In a slight spin off of our usual routine, instead of telling you all the cool and unusual things I’m digging today; let’s reverse it, since it seems like the day for a good, angry rant. First off, T-mobile. It sucks, and I’m not the only one who thinks so. I can’t get calls in my house, at my job; I tried to call 911 and it failed once. And it’s not as though I can call 611 to get customer service, which fails too. In my numerous conversations with T-mobile staff, who all seem very pleasant, they’ve been able to have me take my phone apart, put it back together, reconnect to the network, and basically jump through a dozen and a half hoops to get absolutely no result. My mom and I once put our phones next to each other and we still couldn’t call each other.
T-mobile was not available for comment, because when I called their corporate headquarters, the receptionist very curtly told me that the phone’s there weren’t working.
Another thing thats been ‘grinding my gears’ today is our ‘fine’ tech department, coupled with our equally ‘fine’ laptops. My laptop died two days ago, fried itself spontaneously. The tech department at Sullivan’s response; give me a new hard drive, which, considering the eight months of files on my laptop, doesn’t help much.
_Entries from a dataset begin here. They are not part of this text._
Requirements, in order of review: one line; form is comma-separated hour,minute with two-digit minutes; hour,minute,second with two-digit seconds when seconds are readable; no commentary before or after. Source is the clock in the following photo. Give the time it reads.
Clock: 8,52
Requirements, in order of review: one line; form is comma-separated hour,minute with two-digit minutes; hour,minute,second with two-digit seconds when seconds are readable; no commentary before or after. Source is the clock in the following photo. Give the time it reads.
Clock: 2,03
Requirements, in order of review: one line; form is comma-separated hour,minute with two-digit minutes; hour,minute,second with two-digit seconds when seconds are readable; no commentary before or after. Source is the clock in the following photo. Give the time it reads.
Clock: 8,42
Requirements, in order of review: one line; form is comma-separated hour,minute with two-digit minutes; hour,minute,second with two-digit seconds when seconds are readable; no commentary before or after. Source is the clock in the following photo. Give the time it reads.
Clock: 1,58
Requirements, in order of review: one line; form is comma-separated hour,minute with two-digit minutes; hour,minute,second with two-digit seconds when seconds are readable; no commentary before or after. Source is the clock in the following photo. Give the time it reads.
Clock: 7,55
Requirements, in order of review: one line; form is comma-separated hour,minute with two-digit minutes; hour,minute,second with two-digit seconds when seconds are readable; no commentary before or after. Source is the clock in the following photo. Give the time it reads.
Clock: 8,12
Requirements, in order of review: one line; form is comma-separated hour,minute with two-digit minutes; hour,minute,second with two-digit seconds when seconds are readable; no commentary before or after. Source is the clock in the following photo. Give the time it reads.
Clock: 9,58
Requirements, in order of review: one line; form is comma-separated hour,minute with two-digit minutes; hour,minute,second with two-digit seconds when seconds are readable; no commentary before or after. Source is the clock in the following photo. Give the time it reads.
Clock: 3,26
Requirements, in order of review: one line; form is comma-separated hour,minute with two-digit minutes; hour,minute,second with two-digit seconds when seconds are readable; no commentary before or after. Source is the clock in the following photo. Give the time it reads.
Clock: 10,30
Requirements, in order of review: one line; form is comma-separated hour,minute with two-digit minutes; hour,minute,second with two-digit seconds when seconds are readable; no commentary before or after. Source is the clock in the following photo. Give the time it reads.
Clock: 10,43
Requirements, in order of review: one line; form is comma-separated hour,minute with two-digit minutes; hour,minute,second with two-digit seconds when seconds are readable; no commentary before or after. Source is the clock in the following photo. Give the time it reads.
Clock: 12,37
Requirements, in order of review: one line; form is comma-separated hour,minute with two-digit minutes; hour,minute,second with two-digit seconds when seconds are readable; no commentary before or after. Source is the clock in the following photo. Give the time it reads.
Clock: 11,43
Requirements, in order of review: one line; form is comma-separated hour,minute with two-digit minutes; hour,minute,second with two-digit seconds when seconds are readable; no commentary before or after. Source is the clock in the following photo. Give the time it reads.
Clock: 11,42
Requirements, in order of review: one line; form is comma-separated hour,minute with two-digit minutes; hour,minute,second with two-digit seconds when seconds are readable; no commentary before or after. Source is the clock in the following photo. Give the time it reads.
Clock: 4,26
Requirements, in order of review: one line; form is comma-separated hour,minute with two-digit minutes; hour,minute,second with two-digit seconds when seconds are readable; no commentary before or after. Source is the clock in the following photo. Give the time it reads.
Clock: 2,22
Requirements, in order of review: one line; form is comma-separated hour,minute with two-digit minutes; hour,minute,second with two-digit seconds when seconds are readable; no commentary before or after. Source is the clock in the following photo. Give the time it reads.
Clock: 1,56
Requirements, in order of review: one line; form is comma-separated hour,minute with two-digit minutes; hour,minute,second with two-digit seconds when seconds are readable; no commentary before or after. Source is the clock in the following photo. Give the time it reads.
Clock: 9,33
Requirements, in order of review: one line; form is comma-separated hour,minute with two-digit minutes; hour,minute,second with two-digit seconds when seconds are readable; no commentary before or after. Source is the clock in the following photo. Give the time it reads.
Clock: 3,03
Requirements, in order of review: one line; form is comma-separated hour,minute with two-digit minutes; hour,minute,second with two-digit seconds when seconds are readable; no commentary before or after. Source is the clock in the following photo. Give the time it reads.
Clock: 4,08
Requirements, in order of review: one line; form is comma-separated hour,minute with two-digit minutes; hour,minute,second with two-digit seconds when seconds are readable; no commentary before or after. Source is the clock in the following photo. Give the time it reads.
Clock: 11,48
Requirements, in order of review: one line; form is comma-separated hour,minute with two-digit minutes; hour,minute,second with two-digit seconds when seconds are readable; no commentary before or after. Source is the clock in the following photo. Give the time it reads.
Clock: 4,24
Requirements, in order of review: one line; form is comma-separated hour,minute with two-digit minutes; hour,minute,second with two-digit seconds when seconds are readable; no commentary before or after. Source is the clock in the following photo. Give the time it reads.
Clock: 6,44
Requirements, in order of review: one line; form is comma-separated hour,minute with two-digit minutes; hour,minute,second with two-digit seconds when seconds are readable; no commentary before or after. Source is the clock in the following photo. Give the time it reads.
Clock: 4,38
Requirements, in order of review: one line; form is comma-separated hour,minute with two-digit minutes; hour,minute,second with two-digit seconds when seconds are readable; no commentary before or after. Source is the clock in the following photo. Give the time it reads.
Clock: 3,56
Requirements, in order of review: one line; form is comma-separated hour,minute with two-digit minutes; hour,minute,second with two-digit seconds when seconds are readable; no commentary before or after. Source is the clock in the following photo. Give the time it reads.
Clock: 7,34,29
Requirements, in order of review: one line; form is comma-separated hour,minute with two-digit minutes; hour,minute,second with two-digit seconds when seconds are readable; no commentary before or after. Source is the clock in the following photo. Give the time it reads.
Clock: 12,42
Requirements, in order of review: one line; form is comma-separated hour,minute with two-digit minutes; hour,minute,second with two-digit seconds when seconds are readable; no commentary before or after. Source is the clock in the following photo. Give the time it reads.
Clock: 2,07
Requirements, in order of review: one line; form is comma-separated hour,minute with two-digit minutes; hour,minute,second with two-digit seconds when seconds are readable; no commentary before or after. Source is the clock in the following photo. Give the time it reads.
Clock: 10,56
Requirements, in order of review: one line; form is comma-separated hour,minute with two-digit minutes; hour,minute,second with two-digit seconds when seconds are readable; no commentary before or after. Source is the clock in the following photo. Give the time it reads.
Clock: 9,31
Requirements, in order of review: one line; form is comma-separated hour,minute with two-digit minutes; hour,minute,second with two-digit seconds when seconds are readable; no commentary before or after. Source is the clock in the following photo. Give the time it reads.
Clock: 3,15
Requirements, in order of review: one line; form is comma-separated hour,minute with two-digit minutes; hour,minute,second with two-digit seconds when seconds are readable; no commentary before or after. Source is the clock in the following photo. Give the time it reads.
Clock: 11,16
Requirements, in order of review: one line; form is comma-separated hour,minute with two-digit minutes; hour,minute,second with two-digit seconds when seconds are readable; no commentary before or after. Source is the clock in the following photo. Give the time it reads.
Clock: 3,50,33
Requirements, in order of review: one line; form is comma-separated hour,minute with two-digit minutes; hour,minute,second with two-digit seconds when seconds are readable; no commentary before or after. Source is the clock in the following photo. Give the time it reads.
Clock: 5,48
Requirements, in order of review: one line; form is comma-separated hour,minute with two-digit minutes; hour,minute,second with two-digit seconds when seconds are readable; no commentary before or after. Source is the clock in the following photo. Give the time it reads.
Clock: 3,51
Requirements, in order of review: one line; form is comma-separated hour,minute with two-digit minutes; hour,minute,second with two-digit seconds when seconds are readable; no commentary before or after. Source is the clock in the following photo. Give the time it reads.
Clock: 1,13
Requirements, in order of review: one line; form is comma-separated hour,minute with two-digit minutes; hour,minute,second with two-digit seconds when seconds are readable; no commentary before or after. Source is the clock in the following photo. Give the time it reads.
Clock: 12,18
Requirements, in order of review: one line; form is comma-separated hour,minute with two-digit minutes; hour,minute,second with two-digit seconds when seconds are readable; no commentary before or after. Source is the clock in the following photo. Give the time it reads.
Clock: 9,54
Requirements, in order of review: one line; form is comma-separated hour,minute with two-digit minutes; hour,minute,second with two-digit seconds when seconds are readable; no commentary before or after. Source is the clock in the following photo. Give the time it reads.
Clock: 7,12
What could have helped is the system restoration program that came with all of our laptops, that nifty little widget that lets you get into you files without having to have Windows work, so you can transfer data to a flash drive or a jump drive. Unfortunately, this program has been suspended on all the laptops, except those issued to the freshmen this year; the reason for this is that some students accidentally found their way into this program, and though restoring their systems would be a good idea, probably thinking that it sounds like a pretty positive operation. What they fail to realize is that ‘restore’ in this case means ‘restore to factory default settings,’ i.e. they essentially reformatted their hard drives, wiped their registries clean, and now have brand new computers, minus any hardware damage.
So for the last two days, I’ve been trying to replace countless hours of work because some students didn’t understand how to use the system restoration program and, instead of educating them about it, the tech department thought it would be easier to just disable a perfectly useful tool for saving files in the event of a meltdown. Brilliant.